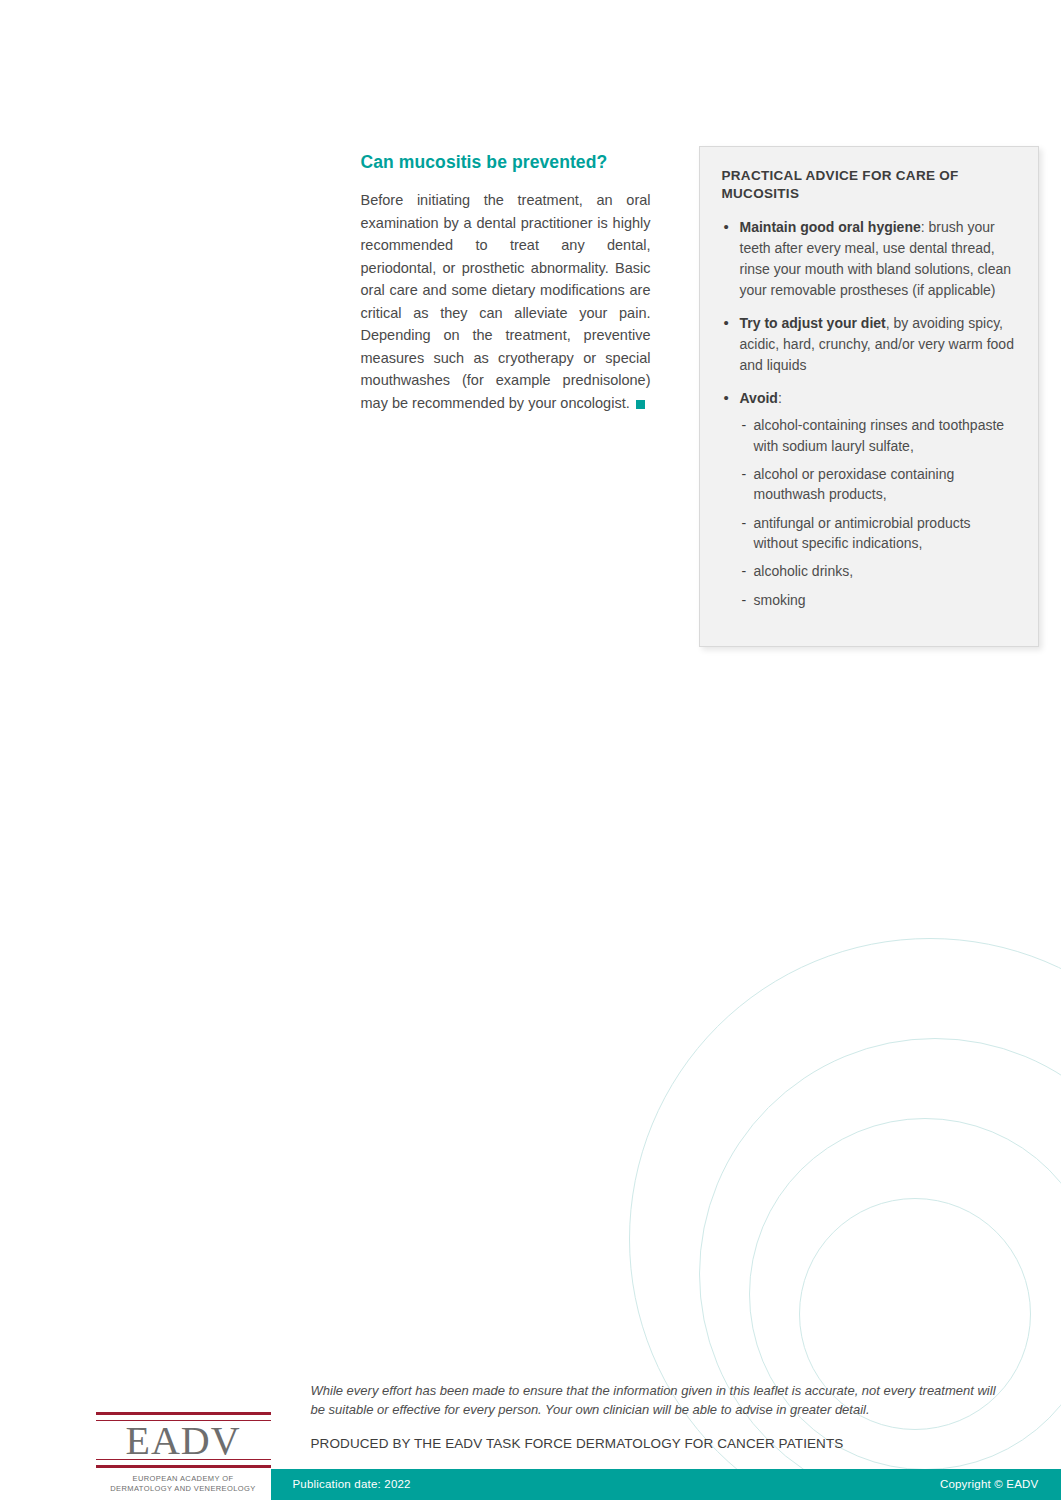Can mucositis be prevented?
Before initiating the treatment, an oral examination by a dental practitioner is highly recommended to treat any dental, periodontal, or prosthetic abnormality. Basic oral care and some dietary modifications are critical as they can alleviate your pain. Depending on the treatment, preventive measures such as cryotherapy or special mouthwashes (for example prednisolone) may be recommended by your oncologist.
Practical advice for care of mucositis
Maintain good oral hygiene: brush your teeth after every meal, use dental thread, rinse your mouth with bland solutions, clean your removable prostheses (if applicable)
Try to adjust your diet, by avoiding spicy, acidic, hard, crunchy, and/or very warm food and liquids
Avoid:
alcohol-containing rinses and toothpaste with sodium lauryl sulfate,
alcohol or peroxidase containing mouthwash products,
antifungal or antimicrobial products without specific indications,
alcoholic drinks,
smoking
EADV
European Academy of
Dermatology and Venereology
While every effort has been made to ensure that the information given in this leaflet is accurate, not every treatment will be suitable or effective for every person. Your own clinician will be able to advise in greater detail.
PRODUCED BY THE EADV TASK FORCE DERMATOLOGY FOR CANCER PATIENTS
Publication date: 2022 Copyright © EADV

## Exercise details
Repeat exactly the lines above from the line that contains "While every effort" through the end. Include both of these ends; leave out everything else.

## Response below
While every effort has been made to ensure that the information given in this leaflet is accurate, not every treatment will be suitable or effective for every person. Your own clinician will be able to advise in greater detail.
PRODUCED BY THE EADV TASK FORCE DERMATOLOGY FOR CANCER PATIENTS
Publication date: 2022 Copyright © EADV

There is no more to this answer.